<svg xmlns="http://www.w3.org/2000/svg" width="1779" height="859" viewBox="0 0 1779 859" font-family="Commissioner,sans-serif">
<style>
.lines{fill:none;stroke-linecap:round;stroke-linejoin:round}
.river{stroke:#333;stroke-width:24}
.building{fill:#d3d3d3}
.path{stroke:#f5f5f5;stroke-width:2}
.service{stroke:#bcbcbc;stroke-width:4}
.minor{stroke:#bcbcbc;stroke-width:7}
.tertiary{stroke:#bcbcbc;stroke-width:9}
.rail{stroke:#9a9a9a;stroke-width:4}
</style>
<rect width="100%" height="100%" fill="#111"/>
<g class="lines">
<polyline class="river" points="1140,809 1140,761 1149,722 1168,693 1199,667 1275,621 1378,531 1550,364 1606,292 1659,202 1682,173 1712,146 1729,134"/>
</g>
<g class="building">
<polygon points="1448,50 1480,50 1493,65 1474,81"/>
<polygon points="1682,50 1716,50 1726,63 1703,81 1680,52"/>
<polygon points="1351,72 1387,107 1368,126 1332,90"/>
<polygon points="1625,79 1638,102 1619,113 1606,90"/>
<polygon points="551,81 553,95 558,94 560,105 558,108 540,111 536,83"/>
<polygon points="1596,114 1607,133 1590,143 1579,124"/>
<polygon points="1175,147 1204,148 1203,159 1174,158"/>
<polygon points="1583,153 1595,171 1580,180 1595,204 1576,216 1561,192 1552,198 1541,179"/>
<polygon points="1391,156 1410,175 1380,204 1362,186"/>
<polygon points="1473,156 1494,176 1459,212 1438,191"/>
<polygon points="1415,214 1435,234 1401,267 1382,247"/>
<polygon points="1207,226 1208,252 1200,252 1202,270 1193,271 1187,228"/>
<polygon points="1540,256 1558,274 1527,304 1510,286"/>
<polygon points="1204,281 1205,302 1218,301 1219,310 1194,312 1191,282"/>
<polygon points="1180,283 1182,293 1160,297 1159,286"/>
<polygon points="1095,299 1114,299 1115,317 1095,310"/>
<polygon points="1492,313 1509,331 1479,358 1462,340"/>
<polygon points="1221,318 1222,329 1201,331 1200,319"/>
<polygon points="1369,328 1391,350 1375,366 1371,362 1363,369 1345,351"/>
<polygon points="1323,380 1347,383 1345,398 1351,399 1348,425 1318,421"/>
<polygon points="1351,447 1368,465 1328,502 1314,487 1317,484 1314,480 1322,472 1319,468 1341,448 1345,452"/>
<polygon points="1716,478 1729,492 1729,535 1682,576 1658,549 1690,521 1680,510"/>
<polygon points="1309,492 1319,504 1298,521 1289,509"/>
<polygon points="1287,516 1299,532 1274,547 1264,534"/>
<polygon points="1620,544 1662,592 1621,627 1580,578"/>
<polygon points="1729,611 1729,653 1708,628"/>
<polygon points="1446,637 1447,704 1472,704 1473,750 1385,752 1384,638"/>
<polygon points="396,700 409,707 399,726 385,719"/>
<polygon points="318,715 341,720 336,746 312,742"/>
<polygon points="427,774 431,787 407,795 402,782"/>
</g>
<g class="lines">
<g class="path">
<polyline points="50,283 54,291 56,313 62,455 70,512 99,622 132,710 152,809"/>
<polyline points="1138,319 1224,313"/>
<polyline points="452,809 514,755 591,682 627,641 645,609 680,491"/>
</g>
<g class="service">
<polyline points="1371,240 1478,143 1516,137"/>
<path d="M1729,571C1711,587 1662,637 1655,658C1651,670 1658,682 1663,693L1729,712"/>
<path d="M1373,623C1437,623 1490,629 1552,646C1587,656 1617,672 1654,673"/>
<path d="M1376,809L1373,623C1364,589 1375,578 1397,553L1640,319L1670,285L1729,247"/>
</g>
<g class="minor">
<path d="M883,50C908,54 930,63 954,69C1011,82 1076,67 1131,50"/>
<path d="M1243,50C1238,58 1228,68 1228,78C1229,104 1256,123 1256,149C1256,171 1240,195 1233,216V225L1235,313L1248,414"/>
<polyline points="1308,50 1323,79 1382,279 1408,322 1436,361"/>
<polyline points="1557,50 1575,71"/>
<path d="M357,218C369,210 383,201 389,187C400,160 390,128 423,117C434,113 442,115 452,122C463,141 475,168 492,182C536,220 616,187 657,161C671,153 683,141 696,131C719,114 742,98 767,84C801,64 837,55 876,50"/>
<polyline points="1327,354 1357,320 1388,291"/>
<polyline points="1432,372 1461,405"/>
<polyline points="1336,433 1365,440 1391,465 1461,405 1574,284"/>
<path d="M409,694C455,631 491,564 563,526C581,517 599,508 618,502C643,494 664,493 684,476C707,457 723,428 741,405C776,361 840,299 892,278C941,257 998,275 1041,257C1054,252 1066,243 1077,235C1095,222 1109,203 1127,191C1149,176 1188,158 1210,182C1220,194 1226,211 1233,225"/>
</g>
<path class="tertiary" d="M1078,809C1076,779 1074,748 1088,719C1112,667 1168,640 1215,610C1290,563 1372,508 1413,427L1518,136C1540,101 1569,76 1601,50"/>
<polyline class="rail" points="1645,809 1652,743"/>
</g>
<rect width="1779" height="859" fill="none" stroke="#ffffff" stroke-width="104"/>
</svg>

************

→ Task brief:
From top to bottom, return the material above unchanged.

→ Expected output:
<svg xmlns="http://www.w3.org/2000/svg" width="1779" height="859" viewBox="0 0 1779 859" font-family="Commissioner,sans-serif">
<style>
.lines{fill:none;stroke-linecap:round;stroke-linejoin:round}
.river{stroke:#333;stroke-width:24}
.building{fill:#d3d3d3}
.path{stroke:#f5f5f5;stroke-width:2}
.service{stroke:#bcbcbc;stroke-width:4}
.minor{stroke:#bcbcbc;stroke-width:7}
.tertiary{stroke:#bcbcbc;stroke-width:9}
.rail{stroke:#9a9a9a;stroke-width:4}
</style>
<rect width="100%" height="100%" fill="#111"/>
<g class="lines">
<polyline class="river" points="1140,809 1140,761 1149,722 1168,693 1199,667 1275,621 1378,531 1550,364 1606,292 1659,202 1682,173 1712,146 1729,134"/>
</g>
<g class="building">
<polygon points="1448,50 1480,50 1493,65 1474,81"/>
<polygon points="1682,50 1716,50 1726,63 1703,81 1680,52"/>
<polygon points="1351,72 1387,107 1368,126 1332,90"/>
<polygon points="1625,79 1638,102 1619,113 1606,90"/>
<polygon points="551,81 553,95 558,94 560,105 558,108 540,111 536,83"/>
<polygon points="1596,114 1607,133 1590,143 1579,124"/>
<polygon points="1175,147 1204,148 1203,159 1174,158"/>
<polygon points="1583,153 1595,171 1580,180 1595,204 1576,216 1561,192 1552,198 1541,179"/>
<polygon points="1391,156 1410,175 1380,204 1362,186"/>
<polygon points="1473,156 1494,176 1459,212 1438,191"/>
<polygon points="1415,214 1435,234 1401,267 1382,247"/>
<polygon points="1207,226 1208,252 1200,252 1202,270 1193,271 1187,228"/>
<polygon points="1540,256 1558,274 1527,304 1510,286"/>
<polygon points="1204,281 1205,302 1218,301 1219,310 1194,312 1191,282"/>
<polygon points="1180,283 1182,293 1160,297 1159,286"/>
<polygon points="1095,299 1114,299 1115,317 1095,310"/>
<polygon points="1492,313 1509,331 1479,358 1462,340"/>
<polygon points="1221,318 1222,329 1201,331 1200,319"/>
<polygon points="1369,328 1391,350 1375,366 1371,362 1363,369 1345,351"/>
<polygon points="1323,380 1347,383 1345,398 1351,399 1348,425 1318,421"/>
<polygon points="1351,447 1368,465 1328,502 1314,487 1317,484 1314,480 1322,472 1319,468 1341,448 1345,452"/>
<polygon points="1716,478 1729,492 1729,535 1682,576 1658,549 1690,521 1680,510"/>
<polygon points="1309,492 1319,504 1298,521 1289,509"/>
<polygon points="1287,516 1299,532 1274,547 1264,534"/>
<polygon points="1620,544 1662,592 1621,627 1580,578"/>
<polygon points="1729,611 1729,653 1708,628"/>
<polygon points="1446,637 1447,704 1472,704 1473,750 1385,752 1384,638"/>
<polygon points="396,700 409,707 399,726 385,719"/>
<polygon points="318,715 341,720 336,746 312,742"/>
<polygon points="427,774 431,787 407,795 402,782"/>
</g>
<g class="lines">
<g class="path">
<polyline points="50,283 54,291 56,313 62,455 70,512 99,622 132,710 152,809"/>
<polyline points="1138,319 1224,313"/>
<polyline points="452,809 514,755 591,682 627,641 645,609 680,491"/>
</g>
<g class="service">
<polyline points="1371,240 1478,143 1516,137"/>
<path d="M1729,571C1711,587 1662,637 1655,658C1651,670 1658,682 1663,693L1729,712"/>
<path d="M1373,623C1437,623 1490,629 1552,646C1587,656 1617,672 1654,673"/>
<path d="M1376,809L1373,623C1364,589 1375,578 1397,553L1640,319L1670,285L1729,247"/>
</g>
<g class="minor">
<path d="M883,50C908,54 930,63 954,69C1011,82 1076,67 1131,50"/>
<path d="M1243,50C1238,58 1228,68 1228,78C1229,104 1256,123 1256,149C1256,171 1240,195 1233,216V225L1235,313L1248,414"/>
<polyline points="1308,50 1323,79 1382,279 1408,322 1436,361"/>
<polyline points="1557,50 1575,71"/>
<path d="M357,218C369,210 383,201 389,187C400,160 390,128 423,117C434,113 442,115 452,122C463,141 475,168 492,182C536,220 616,187 657,161C671,153 683,141 696,131C719,114 742,98 767,84C801,64 837,55 876,50"/>
<polyline points="1327,354 1357,320 1388,291"/>
<polyline points="1432,372 1461,405"/>
<polyline points="1336,433 1365,440 1391,465 1461,405 1574,284"/>
<path d="M409,694C455,631 491,564 563,526C581,517 599,508 618,502C643,494 664,493 684,476C707,457 723,428 741,405C776,361 840,299 892,278C941,257 998,275 1041,257C1054,252 1066,243 1077,235C1095,222 1109,203 1127,191C1149,176 1188,158 1210,182C1220,194 1226,211 1233,225"/>
</g>
<path class="tertiary" d="M1078,809C1076,779 1074,748 1088,719C1112,667 1168,640 1215,610C1290,563 1372,508 1413,427L1518,136C1540,101 1569,76 1601,50"/>
<polyline class="rail" points="1645,809 1652,743"/>
</g>
<rect width="1779" height="859" fill="none" stroke="#ffffff" stroke-width="104"/>
</svg>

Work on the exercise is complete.